--- Brief ---
The answer should match the entries below word for word, minus their pictures.

--- Materials provided ---
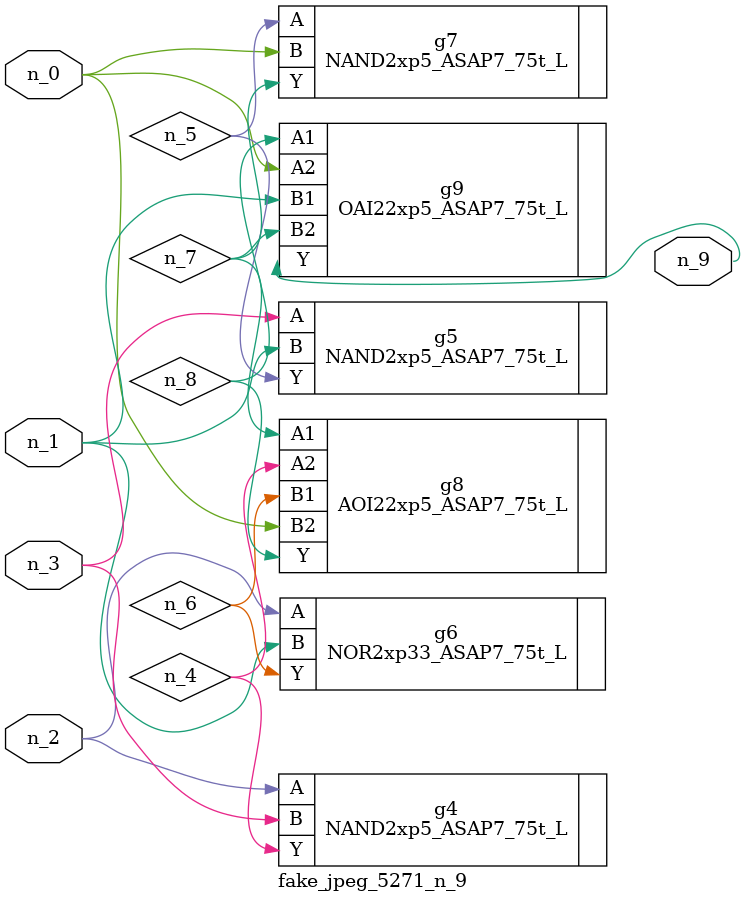
<source format=v>
module fake_jpeg_5271_n_9 (n_0, n_3, n_2, n_1, n_9);

input n_0;
input n_3;
input n_2;
input n_1;

output n_9;

wire n_4;
wire n_8;
wire n_6;
wire n_5;
wire n_7;

NAND2xp5_ASAP7_75t_L g4 ( 
.A(n_2),
.B(n_3),
.Y(n_4)
);

NAND2xp5_ASAP7_75t_L g5 ( 
.A(n_3),
.B(n_1),
.Y(n_5)
);

NOR2xp33_ASAP7_75t_L g6 ( 
.A(n_2),
.B(n_1),
.Y(n_6)
);

NAND2xp5_ASAP7_75t_L g7 ( 
.A(n_5),
.B(n_0),
.Y(n_7)
);

AOI22xp5_ASAP7_75t_L g8 ( 
.A1(n_7),
.A2(n_4),
.B1(n_6),
.B2(n_0),
.Y(n_8)
);

OAI22xp5_ASAP7_75t_L g9 ( 
.A1(n_8),
.A2(n_0),
.B1(n_1),
.B2(n_7),
.Y(n_9)
);


endmodule
</source>
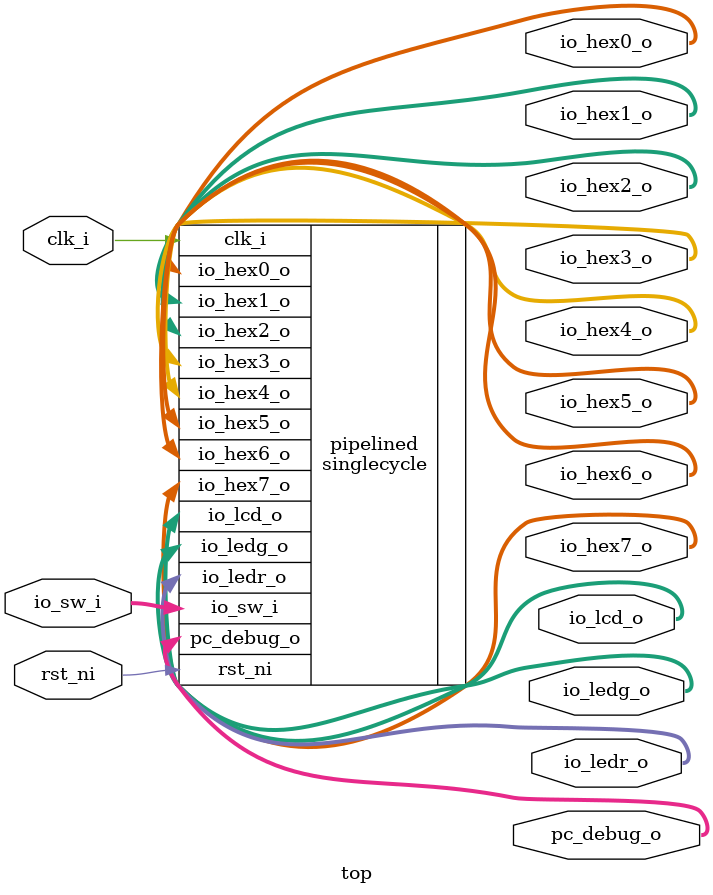
<source format=sv>
`default_nettype none

module top
(
  // Peripheral
  input  logic [31:0]      io_sw_i   ,
  output logic [31:0]      io_lcd_o  ,
  output logic [31:0]      io_ledg_o ,
  output logic [31:0]      io_ledr_o ,
  output logic [31:0]      io_hex0_o ,
  output logic [31:0]      io_hex1_o ,
  output logic [31:0]      io_hex2_o ,
  output logic [31:0]      io_hex3_o ,
  output logic [31:0]      io_hex4_o ,
  output logic [31:0]      io_hex5_o ,
  output logic [31:0]      io_hex6_o ,
  output logic [31:0]      io_hex7_o ,

  output logic [31:0]      pc_debug_o,

  // Clock and asynchronous reset active low
  input  logic             clk_i     ,
  input  logic             rst_ni
);

  singlecycle pipelined (
    .io_sw_i   (io_sw_i   ),
    .io_lcd_o  (io_lcd_o  ),
    .io_ledg_o (io_ledg_o ),
    .io_ledr_o (io_ledr_o ),
    .io_hex0_o (io_hex0_o ),
    .io_hex1_o (io_hex1_o ),
    .io_hex2_o (io_hex2_o ),
    .io_hex3_o (io_hex3_o ),
    .io_hex4_o (io_hex4_o ),
    .io_hex5_o (io_hex5_o ),
    .io_hex6_o (io_hex6_o ),
    .io_hex7_o (io_hex7_o ),
    .pc_debug_o(pc_debug_o),
    .clk_i     (clk_i     ),
    .rst_ni    (rst_ni    )
  );

endmodule : top

</source>
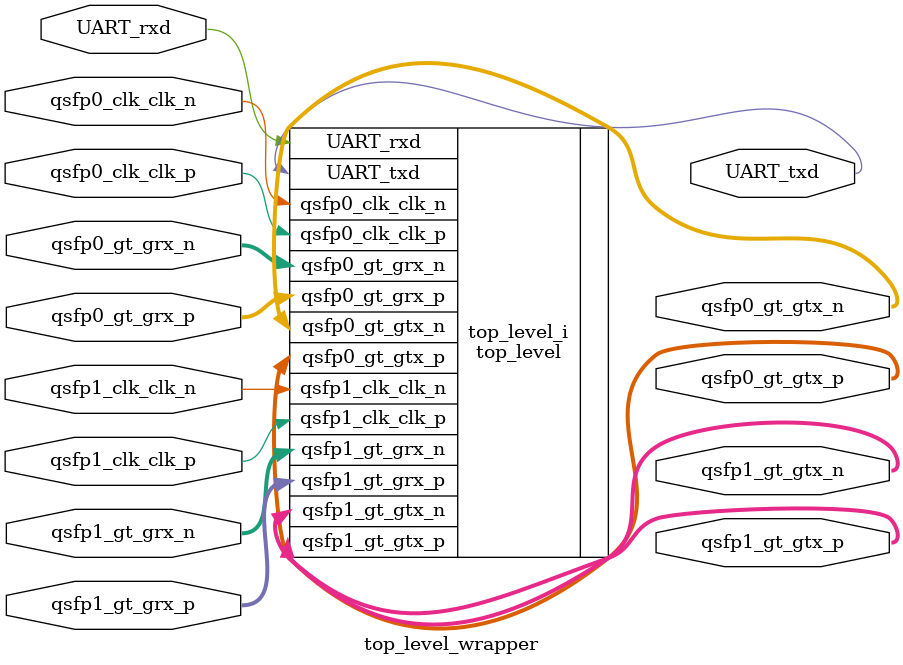
<source format=v>
`timescale 1 ps / 1 ps

module top_level_wrapper
   (UART_rxd,
    UART_txd,
    qsfp0_clk_clk_n,
    qsfp0_clk_clk_p,
    qsfp0_gt_grx_n,
    qsfp0_gt_grx_p,
    qsfp0_gt_gtx_n,
    qsfp0_gt_gtx_p,
    qsfp1_clk_clk_n,
    qsfp1_clk_clk_p,
    qsfp1_gt_grx_n,
    qsfp1_gt_grx_p,
    qsfp1_gt_gtx_n,
    qsfp1_gt_gtx_p);
  input UART_rxd;
  output UART_txd;
  input [0:0]qsfp0_clk_clk_n;
  input [0:0]qsfp0_clk_clk_p;
  input [3:0]qsfp0_gt_grx_n;
  input [3:0]qsfp0_gt_grx_p;
  output [3:0]qsfp0_gt_gtx_n;
  output [3:0]qsfp0_gt_gtx_p;
  input [0:0]qsfp1_clk_clk_n;
  input [0:0]qsfp1_clk_clk_p;
  input [3:0]qsfp1_gt_grx_n;
  input [3:0]qsfp1_gt_grx_p;
  output [3:0]qsfp1_gt_gtx_n;
  output [3:0]qsfp1_gt_gtx_p;

  wire UART_rxd;
  wire UART_txd;
  wire [0:0]qsfp0_clk_clk_n;
  wire [0:0]qsfp0_clk_clk_p;
  wire [3:0]qsfp0_gt_grx_n;
  wire [3:0]qsfp0_gt_grx_p;
  wire [3:0]qsfp0_gt_gtx_n;
  wire [3:0]qsfp0_gt_gtx_p;
  wire [0:0]qsfp1_clk_clk_n;
  wire [0:0]qsfp1_clk_clk_p;
  wire [3:0]qsfp1_gt_grx_n;
  wire [3:0]qsfp1_gt_grx_p;
  wire [3:0]qsfp1_gt_gtx_n;
  wire [3:0]qsfp1_gt_gtx_p;

  top_level top_level_i
       (.UART_rxd(UART_rxd),
        .UART_txd(UART_txd),
        .qsfp0_clk_clk_n(qsfp0_clk_clk_n),
        .qsfp0_clk_clk_p(qsfp0_clk_clk_p),
        .qsfp0_gt_grx_n(qsfp0_gt_grx_n),
        .qsfp0_gt_grx_p(qsfp0_gt_grx_p),
        .qsfp0_gt_gtx_n(qsfp0_gt_gtx_n),
        .qsfp0_gt_gtx_p(qsfp0_gt_gtx_p),
        .qsfp1_clk_clk_n(qsfp1_clk_clk_n),
        .qsfp1_clk_clk_p(qsfp1_clk_clk_p),
        .qsfp1_gt_grx_n(qsfp1_gt_grx_n),
        .qsfp1_gt_grx_p(qsfp1_gt_grx_p),
        .qsfp1_gt_gtx_n(qsfp1_gt_gtx_n),
        .qsfp1_gt_gtx_p(qsfp1_gt_gtx_p));
endmodule

</source>
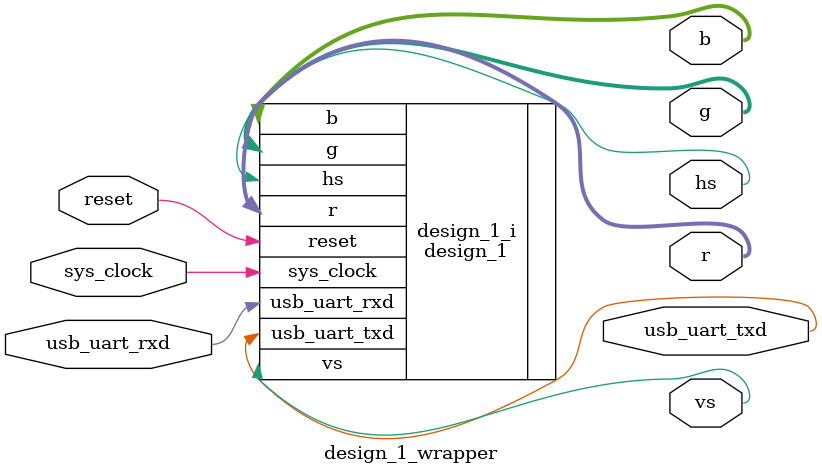
<source format=v>
`timescale 1 ps / 1 ps

module design_1_wrapper
   (b,
    g,
    hs,
    r,
    reset,
    sys_clock,
    usb_uart_rxd,
    usb_uart_txd,
    vs);
  output [3:0]b;
  output [3:0]g;
  output hs;
  output [3:0]r;
  input reset;
  input sys_clock;
  input usb_uart_rxd;
  output usb_uart_txd;
  output vs;

  wire [3:0]b;
  wire [3:0]g;
  wire hs;
  wire [3:0]r;
  wire reset;
  wire sys_clock;
  wire usb_uart_rxd;
  wire usb_uart_txd;
  wire vs;

  design_1 design_1_i
       (.b(b),
        .g(g),
        .hs(hs),
        .r(r),
        .reset(reset),
        .sys_clock(sys_clock),
        .usb_uart_rxd(usb_uart_rxd),
        .usb_uart_txd(usb_uart_txd),
        .vs(vs));
endmodule

</source>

--- Solution for this exercise ---
<source format=v>
module fake_jpeg_5271_n_9 (n_0, n_3, n_2, n_1, n_9);

input n_0;
input n_3;
input n_2;
input n_1;

output n_9;

wire n_4;
wire n_8;
wire n_6;
wire n_5;
wire n_7;

NAND2xp5_ASAP7_75t_L g4 ( 
.A(n_2),
.B(n_3),
.Y(n_4)
);

NAND2xp5_ASAP7_75t_L g5 ( 
.A(n_3),
.B(n_1),
.Y(n_5)
);

NOR2xp33_ASAP7_75t_L g6 ( 
.A(n_2),
.B(n_1),
.Y(n_6)
);

NAND2xp5_ASAP7_75t_L g7 ( 
.A(n_5),
.B(n_0),
.Y(n_7)
);

AOI22xp5_ASAP7_75t_L g8 ( 
.A1(n_7),
.A2(n_4),
.B1(n_6),
.B2(n_0),
.Y(n_8)
);

OAI22xp5_ASAP7_75t_L g9 ( 
.A1(n_8),
.A2(n_0),
.B1(n_1),
.B2(n_7),
.Y(n_9)
);


endmodule
</source>
<source format=sv>
`default_nettype none

module top
(
  // Peripheral
  input  logic [31:0]      io_sw_i   ,
  output logic [31:0]      io_lcd_o  ,
  output logic [31:0]      io_ledg_o ,
  output logic [31:0]      io_ledr_o ,
  output logic [31:0]      io_hex0_o ,
  output logic [31:0]      io_hex1_o ,
  output logic [31:0]      io_hex2_o ,
  output logic [31:0]      io_hex3_o ,
  output logic [31:0]      io_hex4_o ,
  output logic [31:0]      io_hex5_o ,
  output logic [31:0]      io_hex6_o ,
  output logic [31:0]      io_hex7_o ,

  output logic [31:0]      pc_debug_o,

  // Clock and asynchronous reset active low
  input  logic             clk_i     ,
  input  logic             rst_ni
);

  singlecycle pipelined (
    .io_sw_i   (io_sw_i   ),
    .io_lcd_o  (io_lcd_o  ),
    .io_ledg_o (io_ledg_o ),
    .io_ledr_o (io_ledr_o ),
    .io_hex0_o (io_hex0_o ),
    .io_hex1_o (io_hex1_o ),
    .io_hex2_o (io_hex2_o ),
    .io_hex3_o (io_hex3_o ),
    .io_hex4_o (io_hex4_o ),
    .io_hex5_o (io_hex5_o ),
    .io_hex6_o (io_hex6_o ),
    .io_hex7_o (io_hex7_o ),
    .pc_debug_o(pc_debug_o),
    .clk_i     (clk_i     ),
    .rst_ni    (rst_ni    )
  );

endmodule : top

</source>
<source format=v>
`timescale 1 ps / 1 ps

module top_level_wrapper
   (UART_rxd,
    UART_txd,
    qsfp0_clk_clk_n,
    qsfp0_clk_clk_p,
    qsfp0_gt_grx_n,
    qsfp0_gt_grx_p,
    qsfp0_gt_gtx_n,
    qsfp0_gt_gtx_p,
    qsfp1_clk_clk_n,
    qsfp1_clk_clk_p,
    qsfp1_gt_grx_n,
    qsfp1_gt_grx_p,
    qsfp1_gt_gtx_n,
    qsfp1_gt_gtx_p);
  input UART_rxd;
  output UART_txd;
  input [0:0]qsfp0_clk_clk_n;
  input [0:0]qsfp0_clk_clk_p;
  input [3:0]qsfp0_gt_grx_n;
  input [3:0]qsfp0_gt_grx_p;
  output [3:0]qsfp0_gt_gtx_n;
  output [3:0]qsfp0_gt_gtx_p;
  input [0:0]qsfp1_clk_clk_n;
  input [0:0]qsfp1_clk_clk_p;
  input [3:0]qsfp1_gt_grx_n;
  input [3:0]qsfp1_gt_grx_p;
  output [3:0]qsfp1_gt_gtx_n;
  output [3:0]qsfp1_gt_gtx_p;

  wire UART_rxd;
  wire UART_txd;
  wire [0:0]qsfp0_clk_clk_n;
  wire [0:0]qsfp0_clk_clk_p;
  wire [3:0]qsfp0_gt_grx_n;
  wire [3:0]qsfp0_gt_grx_p;
  wire [3:0]qsfp0_gt_gtx_n;
  wire [3:0]qsfp0_gt_gtx_p;
  wire [0:0]qsfp1_clk_clk_n;
  wire [0:0]qsfp1_clk_clk_p;
  wire [3:0]qsfp1_gt_grx_n;
  wire [3:0]qsfp1_gt_grx_p;
  wire [3:0]qsfp1_gt_gtx_n;
  wire [3:0]qsfp1_gt_gtx_p;

  top_level top_level_i
       (.UART_rxd(UART_rxd),
        .UART_txd(UART_txd),
        .qsfp0_clk_clk_n(qsfp0_clk_clk_n),
        .qsfp0_clk_clk_p(qsfp0_clk_clk_p),
        .qsfp0_gt_grx_n(qsfp0_gt_grx_n),
        .qsfp0_gt_grx_p(qsfp0_gt_grx_p),
        .qsfp0_gt_gtx_n(qsfp0_gt_gtx_n),
        .qsfp0_gt_gtx_p(qsfp0_gt_gtx_p),
        .qsfp1_clk_clk_n(qsfp1_clk_clk_n),
        .qsfp1_clk_clk_p(qsfp1_clk_clk_p),
        .qsfp1_gt_grx_n(qsfp1_gt_grx_n),
        .qsfp1_gt_grx_p(qsfp1_gt_grx_p),
        .qsfp1_gt_gtx_n(qsfp1_gt_gtx_n),
        .qsfp1_gt_gtx_p(qsfp1_gt_gtx_p));
endmodule

</source>
<source format=v>
`timescale 1 ps / 1 ps

module design_1_wrapper
   (b,
    g,
    hs,
    r,
    reset,
    sys_clock,
    usb_uart_rxd,
    usb_uart_txd,
    vs);
  output [3:0]b;
  output [3:0]g;
  output hs;
  output [3:0]r;
  input reset;
  input sys_clock;
  input usb_uart_rxd;
  output usb_uart_txd;
  output vs;

  wire [3:0]b;
  wire [3:0]g;
  wire hs;
  wire [3:0]r;
  wire reset;
  wire sys_clock;
  wire usb_uart_rxd;
  wire usb_uart_txd;
  wire vs;

  design_1 design_1_i
       (.b(b),
        .g(g),
        .hs(hs),
        .r(r),
        .reset(reset),
        .sys_clock(sys_clock),
        .usb_uart_rxd(usb_uart_rxd),
        .usb_uart_txd(usb_uart_txd),
        .vs(vs));
endmodule

</source>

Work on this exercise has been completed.